Friday, December 01, 2006

CHEERS

That's always sound advice. But how come it always seems to come from somebody who doesn't have a reason to need to be cheered up?

It generally seems to be some clown sitting there having a good day while you stuck with your head up your butt. Oh yeah, don't you just love with that happens?

No, I don't like it either. Encouraging is not the word I would use to describe how such people make me feel. That kind of encouragement is to me more like a person boasting.

Very subtly what they are implying is that if you weren't such a dufus you wouldn't have that problem. Only they are smiling and claiming they are just trying to make you feel better.

Personally, I never feel better after they do that personally. I always end up feeling mad. Of course I have my own ideas on how to deal with such forms of cheering up.

And the good news some of them are most of the time legal.
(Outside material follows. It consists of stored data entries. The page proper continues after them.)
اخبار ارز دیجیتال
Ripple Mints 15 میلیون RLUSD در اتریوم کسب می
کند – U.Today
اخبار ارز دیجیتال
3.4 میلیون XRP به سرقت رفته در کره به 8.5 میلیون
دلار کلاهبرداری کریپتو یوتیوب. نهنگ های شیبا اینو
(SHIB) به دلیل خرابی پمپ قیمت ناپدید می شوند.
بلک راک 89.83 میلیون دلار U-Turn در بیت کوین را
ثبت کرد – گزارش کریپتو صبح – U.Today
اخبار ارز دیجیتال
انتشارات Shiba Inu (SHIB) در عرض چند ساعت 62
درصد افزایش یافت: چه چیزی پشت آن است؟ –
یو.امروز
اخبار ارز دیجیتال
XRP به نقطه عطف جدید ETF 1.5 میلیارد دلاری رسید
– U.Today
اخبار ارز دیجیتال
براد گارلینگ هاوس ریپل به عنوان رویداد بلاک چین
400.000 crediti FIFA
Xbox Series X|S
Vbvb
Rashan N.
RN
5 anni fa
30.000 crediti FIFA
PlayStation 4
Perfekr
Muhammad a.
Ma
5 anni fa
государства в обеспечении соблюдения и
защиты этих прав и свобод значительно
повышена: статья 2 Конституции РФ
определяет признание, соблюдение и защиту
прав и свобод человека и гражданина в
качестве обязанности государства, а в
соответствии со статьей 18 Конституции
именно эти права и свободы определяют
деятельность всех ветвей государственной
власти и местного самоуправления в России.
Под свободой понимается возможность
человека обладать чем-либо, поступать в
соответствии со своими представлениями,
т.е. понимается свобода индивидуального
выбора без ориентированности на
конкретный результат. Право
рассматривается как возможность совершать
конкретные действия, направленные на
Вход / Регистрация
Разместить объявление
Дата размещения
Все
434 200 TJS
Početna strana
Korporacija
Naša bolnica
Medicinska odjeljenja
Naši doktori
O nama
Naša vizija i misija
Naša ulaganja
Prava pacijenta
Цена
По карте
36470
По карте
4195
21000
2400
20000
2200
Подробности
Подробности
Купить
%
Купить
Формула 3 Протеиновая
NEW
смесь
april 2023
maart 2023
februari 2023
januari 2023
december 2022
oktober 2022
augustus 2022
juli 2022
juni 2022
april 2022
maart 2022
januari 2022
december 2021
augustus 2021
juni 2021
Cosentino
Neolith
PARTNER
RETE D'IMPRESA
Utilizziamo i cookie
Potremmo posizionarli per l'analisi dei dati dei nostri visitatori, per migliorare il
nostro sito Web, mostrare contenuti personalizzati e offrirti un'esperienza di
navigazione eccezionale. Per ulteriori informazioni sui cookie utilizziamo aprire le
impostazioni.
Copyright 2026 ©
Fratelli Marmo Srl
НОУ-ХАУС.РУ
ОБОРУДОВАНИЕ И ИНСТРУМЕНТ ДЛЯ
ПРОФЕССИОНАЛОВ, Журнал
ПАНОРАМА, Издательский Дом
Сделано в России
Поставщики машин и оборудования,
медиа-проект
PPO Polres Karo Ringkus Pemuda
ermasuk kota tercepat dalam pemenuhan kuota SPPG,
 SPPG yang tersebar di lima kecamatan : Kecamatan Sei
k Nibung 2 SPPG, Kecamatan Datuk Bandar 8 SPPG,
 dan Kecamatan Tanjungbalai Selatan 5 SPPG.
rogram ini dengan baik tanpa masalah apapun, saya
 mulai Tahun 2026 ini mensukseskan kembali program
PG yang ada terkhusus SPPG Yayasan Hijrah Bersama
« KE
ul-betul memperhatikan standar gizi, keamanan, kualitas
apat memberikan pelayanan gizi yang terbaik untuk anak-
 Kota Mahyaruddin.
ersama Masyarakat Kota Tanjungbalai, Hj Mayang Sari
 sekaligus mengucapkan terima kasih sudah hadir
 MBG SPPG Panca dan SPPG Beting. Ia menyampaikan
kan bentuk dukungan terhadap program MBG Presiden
Well, as far as I know they are generally regarded as legal.

But in order to avoid the possibility of saying something I might get into trouble for, I think I will just mention that the prime goal in such situations is to end up being cheered up. Now in the accomplishment of that goal if you happen to have to make the other person feel like crap, that is a good thing. I just regard that as a perk.

The simplest way to achieve this from my point of view is to be sure I divert attention from my misery by recalling some time when that person was totally humiliated and miserable. Oh yeah, how sweet it is!

It can be tricky though if you don't happen to know of some situation where the person blew it big time. Then you sort of need to probe around with some small talk tell you get them comfortable enough to spill their guts.

Which I generally start by getting the person to talk about themselves. Most people think you are asking because you care or are genuinely interested.

I just use it as a means to catch them off guard and get some information about them. Then once they have confessed the moment I just pushed the conversation farther along that road.

Before you know it, the smile has left their face and they look miserable. Oh it is to savor as a precious moment.

After that I get to take my turn at cheering them up. If I work it right, they left and want to go crawl in some hole and I get to sit and feel so darn cheered up. Ah, those are the moments to cherish the most.